Here’s a problem for you to consider when you have the time. I’d like your opinion as to the merits of my thinking and a solution if you see one.
Here goes. You have two opposing forces, Japanese and ABDA. Each has cruisers and destroyers. One side (either one) upon viewing the other side decides that it is disadvantaged in a gunnery duel. That side (weather allowing) has a destroyer division lay smoke that covers the remainder of its force. Meanwhile it parallels the smoke laying destroyers with a division or two of destroyers within the first range band of their torpedoes.
What does the other side do? If they penetrate the smoke they are torpedo bait to the waiting enemy destroyers. I say that because with a typical TT mount (4 for IJN/RN or 3 for USN/RNN) the chance to hit without evasion is 1-9 for the IJN/RN, 1-8 for the USN and 1-6 for the RNN. Even with evasion the only navy with less than a 50% chance to hit is the Dutch. That’s long odds any way you figure it and the fact that most destroyers have two mounts makes it worse.
You know me. I look at this stuff and try to figure out an optimum tactic to use and then I look for a counter. In other words, I try and foresee scenarios and what to do immediately upon seeing them. I see how to nullify the one side’s advantage, but now how do I counter the tactic.

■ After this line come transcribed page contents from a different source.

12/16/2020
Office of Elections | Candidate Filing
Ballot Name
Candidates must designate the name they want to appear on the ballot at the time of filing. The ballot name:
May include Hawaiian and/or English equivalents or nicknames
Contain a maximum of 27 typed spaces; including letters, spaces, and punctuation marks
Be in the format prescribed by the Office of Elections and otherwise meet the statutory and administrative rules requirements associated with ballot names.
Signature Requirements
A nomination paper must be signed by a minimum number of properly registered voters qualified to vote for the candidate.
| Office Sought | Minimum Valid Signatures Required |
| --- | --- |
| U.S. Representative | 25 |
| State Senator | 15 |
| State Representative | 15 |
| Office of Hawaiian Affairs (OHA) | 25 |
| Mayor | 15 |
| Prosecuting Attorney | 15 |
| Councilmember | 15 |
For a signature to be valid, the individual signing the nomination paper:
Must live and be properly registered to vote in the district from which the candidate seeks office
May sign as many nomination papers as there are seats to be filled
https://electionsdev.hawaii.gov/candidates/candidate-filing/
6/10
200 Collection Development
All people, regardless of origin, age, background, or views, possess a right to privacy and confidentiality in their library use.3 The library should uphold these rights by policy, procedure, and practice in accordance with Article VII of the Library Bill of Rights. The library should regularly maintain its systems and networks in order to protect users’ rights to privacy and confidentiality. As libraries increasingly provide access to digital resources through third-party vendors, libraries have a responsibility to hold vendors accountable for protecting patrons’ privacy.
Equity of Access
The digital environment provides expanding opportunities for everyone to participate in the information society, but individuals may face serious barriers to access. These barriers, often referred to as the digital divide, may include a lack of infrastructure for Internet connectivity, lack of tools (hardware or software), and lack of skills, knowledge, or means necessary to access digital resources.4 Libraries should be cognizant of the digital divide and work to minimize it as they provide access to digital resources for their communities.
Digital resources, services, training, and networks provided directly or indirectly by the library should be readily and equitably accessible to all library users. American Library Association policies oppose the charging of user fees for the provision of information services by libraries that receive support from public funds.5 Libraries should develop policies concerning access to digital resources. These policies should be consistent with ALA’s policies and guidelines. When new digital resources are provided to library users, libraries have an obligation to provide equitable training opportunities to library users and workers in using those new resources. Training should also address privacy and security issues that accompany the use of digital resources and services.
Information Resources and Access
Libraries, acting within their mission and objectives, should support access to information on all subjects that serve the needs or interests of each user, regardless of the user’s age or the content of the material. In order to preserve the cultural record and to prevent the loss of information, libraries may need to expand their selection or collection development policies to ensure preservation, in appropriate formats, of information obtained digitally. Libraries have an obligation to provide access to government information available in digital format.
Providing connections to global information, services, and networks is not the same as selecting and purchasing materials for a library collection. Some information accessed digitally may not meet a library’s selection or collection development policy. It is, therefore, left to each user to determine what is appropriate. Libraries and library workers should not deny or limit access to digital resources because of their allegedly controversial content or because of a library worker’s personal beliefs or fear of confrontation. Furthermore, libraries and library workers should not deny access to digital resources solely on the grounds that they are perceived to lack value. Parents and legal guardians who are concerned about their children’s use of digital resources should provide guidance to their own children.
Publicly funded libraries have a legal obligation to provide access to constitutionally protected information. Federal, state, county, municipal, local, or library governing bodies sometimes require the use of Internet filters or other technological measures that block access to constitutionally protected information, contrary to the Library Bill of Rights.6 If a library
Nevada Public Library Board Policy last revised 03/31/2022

I realize that the ref has to take the helicopter view away from both sides when they are blanked in smoke. I guess the answer is to treat them as if it is night and require that they commit to a plan of action based on what they last saw before the smoke blinded them. I cannot see me being willing to endanger my ships at point blank torpedo range by plunging through the smoke. What do you think?